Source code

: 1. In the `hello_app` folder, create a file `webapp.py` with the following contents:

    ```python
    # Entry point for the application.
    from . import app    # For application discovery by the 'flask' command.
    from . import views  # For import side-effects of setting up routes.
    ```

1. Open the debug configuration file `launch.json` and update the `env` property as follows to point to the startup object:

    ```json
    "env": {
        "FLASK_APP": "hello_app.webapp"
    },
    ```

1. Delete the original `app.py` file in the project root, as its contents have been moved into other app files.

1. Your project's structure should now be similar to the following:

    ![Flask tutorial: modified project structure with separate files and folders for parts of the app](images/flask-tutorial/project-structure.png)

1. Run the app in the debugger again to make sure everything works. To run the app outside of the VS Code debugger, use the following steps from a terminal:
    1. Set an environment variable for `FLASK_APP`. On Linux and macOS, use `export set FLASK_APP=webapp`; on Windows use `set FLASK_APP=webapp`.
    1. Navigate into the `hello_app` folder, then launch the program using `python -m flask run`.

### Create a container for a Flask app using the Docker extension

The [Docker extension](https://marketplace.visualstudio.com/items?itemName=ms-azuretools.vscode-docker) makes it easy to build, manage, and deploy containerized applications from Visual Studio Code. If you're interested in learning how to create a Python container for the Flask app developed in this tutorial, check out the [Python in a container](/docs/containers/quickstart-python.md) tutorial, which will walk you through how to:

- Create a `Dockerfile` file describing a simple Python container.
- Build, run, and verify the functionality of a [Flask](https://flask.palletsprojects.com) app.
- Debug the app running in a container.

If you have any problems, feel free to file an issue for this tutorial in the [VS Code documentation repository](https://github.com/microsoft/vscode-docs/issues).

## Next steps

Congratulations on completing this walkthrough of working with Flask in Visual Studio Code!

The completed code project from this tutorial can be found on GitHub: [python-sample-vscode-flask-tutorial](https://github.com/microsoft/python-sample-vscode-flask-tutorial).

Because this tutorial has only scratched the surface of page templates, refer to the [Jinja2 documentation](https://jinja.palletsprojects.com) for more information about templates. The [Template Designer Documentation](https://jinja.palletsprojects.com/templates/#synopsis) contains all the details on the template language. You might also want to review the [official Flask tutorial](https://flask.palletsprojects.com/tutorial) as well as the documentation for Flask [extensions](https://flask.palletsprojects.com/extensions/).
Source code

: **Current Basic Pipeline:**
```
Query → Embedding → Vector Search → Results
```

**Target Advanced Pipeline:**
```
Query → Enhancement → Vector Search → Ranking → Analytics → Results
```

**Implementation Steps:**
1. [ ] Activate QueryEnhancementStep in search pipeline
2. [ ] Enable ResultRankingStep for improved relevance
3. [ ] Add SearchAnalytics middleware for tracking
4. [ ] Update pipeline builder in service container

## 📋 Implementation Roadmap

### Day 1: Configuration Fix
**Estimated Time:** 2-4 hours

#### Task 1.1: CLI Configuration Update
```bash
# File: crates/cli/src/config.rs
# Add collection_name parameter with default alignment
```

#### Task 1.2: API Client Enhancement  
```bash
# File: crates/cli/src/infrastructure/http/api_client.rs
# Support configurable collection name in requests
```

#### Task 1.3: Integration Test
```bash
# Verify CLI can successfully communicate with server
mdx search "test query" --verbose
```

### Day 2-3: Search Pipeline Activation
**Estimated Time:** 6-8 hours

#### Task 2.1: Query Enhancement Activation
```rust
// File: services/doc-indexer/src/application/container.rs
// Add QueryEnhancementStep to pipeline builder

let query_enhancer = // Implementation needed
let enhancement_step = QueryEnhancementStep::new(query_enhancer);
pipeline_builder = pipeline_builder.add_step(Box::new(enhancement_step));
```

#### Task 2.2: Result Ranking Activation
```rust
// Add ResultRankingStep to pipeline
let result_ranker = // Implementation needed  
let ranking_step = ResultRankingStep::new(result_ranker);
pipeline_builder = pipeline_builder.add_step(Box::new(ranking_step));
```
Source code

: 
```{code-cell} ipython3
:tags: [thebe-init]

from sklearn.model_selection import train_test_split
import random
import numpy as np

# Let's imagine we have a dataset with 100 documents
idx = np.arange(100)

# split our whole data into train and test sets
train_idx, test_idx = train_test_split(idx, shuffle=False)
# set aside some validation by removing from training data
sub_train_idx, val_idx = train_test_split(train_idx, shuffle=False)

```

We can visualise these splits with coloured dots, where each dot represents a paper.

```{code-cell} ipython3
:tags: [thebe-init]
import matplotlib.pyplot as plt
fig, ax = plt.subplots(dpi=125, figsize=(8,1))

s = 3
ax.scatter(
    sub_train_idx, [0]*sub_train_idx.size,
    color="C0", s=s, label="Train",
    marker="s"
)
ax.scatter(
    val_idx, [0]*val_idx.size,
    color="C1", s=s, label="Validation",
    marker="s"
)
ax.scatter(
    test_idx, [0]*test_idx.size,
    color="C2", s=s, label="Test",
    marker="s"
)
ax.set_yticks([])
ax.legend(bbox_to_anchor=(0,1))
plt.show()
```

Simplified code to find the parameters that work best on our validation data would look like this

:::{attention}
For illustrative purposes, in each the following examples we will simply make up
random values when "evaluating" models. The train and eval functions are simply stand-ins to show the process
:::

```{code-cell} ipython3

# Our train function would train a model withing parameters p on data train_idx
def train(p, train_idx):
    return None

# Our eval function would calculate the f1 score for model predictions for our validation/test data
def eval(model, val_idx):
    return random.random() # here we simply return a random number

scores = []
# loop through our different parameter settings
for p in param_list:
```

→ **Problem to work on**: Output each record precisely as written.

→ **Reply**:
Source code

: 1. In the `hello_app` folder, create a file `webapp.py` with the following contents:

    ```python
    # Entry point for the application.
    from . import app    # For application discovery by the 'flask' command.
    from . import views  # For import side-effects of setting up routes.
    ```

1. Open the debug configuration file `launch.json` and update the `env` property as follows to point to the startup object:

    ```json
    "env": {
        "FLASK_APP": "hello_app.webapp"
    },
    ```

1. Delete the original `app.py` file in the project root, as its contents have been moved into other app files.

1. Your project's structure should now be similar to the following:

    ![Flask tutorial: modified project structure with separate files and folders for parts of the app](images/flask-tutorial/project-structure.png)

1. Run the app in the debugger again to make sure everything works. To run the app outside of the VS Code debugger, use the following steps from a terminal:
    1. Set an environment variable for `FLASK_APP`. On Linux and macOS, use `export set FLASK_APP=webapp`; on Windows use `set FLASK_APP=webapp`.
    1. Navigate into the `hello_app` folder, then launch the program using `python -m flask run`.

### Create a container for a Flask app using the Docker extension

The [Docker extension](https://marketplace.visualstudio.com/items?itemName=ms-azuretools.vscode-docker) makes it easy to build, manage, and deploy containerized applications from Visual Studio Code. If you're interested in learning how to create a Python container for the Flask app developed in this tutorial, check out the [Python in a container](/docs/containers/quickstart-python.md) tutorial, which will walk you through how to:

- Create a `Dockerfile` file describing a simple Python container.
- Build, run, and verify the functionality of a [Flask](https://flask.palletsprojects.com) app.
- Debug the app running in a container.

If you have any problems, feel free to file an issue for this tutorial in the [VS Code documentation repository](https://github.com/microsoft/vscode-docs/issues).

## Next steps

Congratulations on completing this walkthrough of working with Flask in Visual Studio Code!

The completed code project from this tutorial can be found on GitHub: [python-sample-vscode-flask-tutorial](https://github.com/microsoft/python-sample-vscode-flask-tutorial).

Because this tutorial has only scratched the surface of page templates, refer to the [Jinja2 documentation](https://jinja.palletsprojects.com) for more information about templates. The [Template Designer Documentation](https://jinja.palletsprojects.com/templates/#synopsis) contains all the details on the template language. You might also want to review the [official Flask tutorial](https://flask.palletsprojects.com/tutorial) as well as the documentation for Flask [extensions](https://flask.palletsprojects.com/extensions/).
Source code

: **Current Basic Pipeline:**
```
Query → Embedding → Vector Search → Results
```

**Target Advanced Pipeline:**
```
Query → Enhancement → Vector Search → Ranking → Analytics → Results
```

**Implementation Steps:**
1. [ ] Activate QueryEnhancementStep in search pipeline
2. [ ] Enable ResultRankingStep for improved relevance
3. [ ] Add SearchAnalytics middleware for tracking
4. [ ] Update pipeline builder in service container

## 📋 Implementation Roadmap

### Day 1: Configuration Fix
**Estimated Time:** 2-4 hours

#### Task 1.1: CLI Configuration Update
```bash
# File: crates/cli/src/config.rs
# Add collection_name parameter with default alignment
```

#### Task 1.2: API Client Enhancement  
```bash
# File: crates/cli/src/infrastructure/http/api_client.rs
# Support configurable collection name in requests
```

#### Task 1.3: Integration Test
```bash
# Verify CLI can successfully communicate with server
mdx search "test query" --verbose
```

### Day 2-3: Search Pipeline Activation
**Estimated Time:** 6-8 hours

#### Task 2.1: Query Enhancement Activation
```rust
// File: services/doc-indexer/src/application/container.rs
// Add QueryEnhancementStep to pipeline builder

let query_enhancer = // Implementation needed
let enhancement_step = QueryEnhancementStep::new(query_enhancer);
pipeline_builder = pipeline_builder.add_step(Box::new(enhancement_step));
```

#### Task 2.2: Result Ranking Activation
```rust
// Add ResultRankingStep to pipeline
let result_ranker = // Implementation needed  
let ranking_step = ResultRankingStep::new(result_ranker);
pipeline_builder = pipeline_builder.add_step(Box::new(ranking_step));
```
Source code

: 
```{code-cell} ipython3
:tags: [thebe-init]

from sklearn.model_selection import train_test_split
import random
import numpy as np

# Let's imagine we have a dataset with 100 documents
idx = np.arange(100)

# split our whole data into train and test sets
train_idx, test_idx = train_test_split(idx, shuffle=False)
# set aside some validation by removing from training data
sub_train_idx, val_idx = train_test_split(train_idx, shuffle=False)

```

We can visualise these splits with coloured dots, where each dot represents a paper.

```{code-cell} ipython3
:tags: [thebe-init]
import matplotlib.pyplot as plt
fig, ax = plt.subplots(dpi=125, figsize=(8,1))

s = 3
ax.scatter(
    sub_train_idx, [0]*sub_train_idx.size,
    color="C0", s=s, label="Train",
    marker="s"
)
ax.scatter(
    val_idx, [0]*val_idx.size,
    color="C1", s=s, label="Validation",
    marker="s"
)
ax.scatter(
    test_idx, [0]*test_idx.size,
    color="C2", s=s, label="Test",
    marker="s"
)
ax.set_yticks([])
ax.legend(bbox_to_anchor=(0,1))
plt.show()
```

Simplified code to find the parameters that work best on our validation data would look like this

:::{attention}
For illustrative purposes, in each the following examples we will simply make up
random values when "evaluating" models. The train and eval functions are simply stand-ins to show the process
:::

```{code-cell} ipython3

# Our train function would train a model withing parameters p on data train_idx
def train(p, train_idx):
    return None

# Our eval function would calculate the f1 score for model predictions for our validation/test data
def eval(model, val_idx):
    return random.random() # here we simply return a random number

scores = []
# loop through our different parameter settings
for p in param_list:
```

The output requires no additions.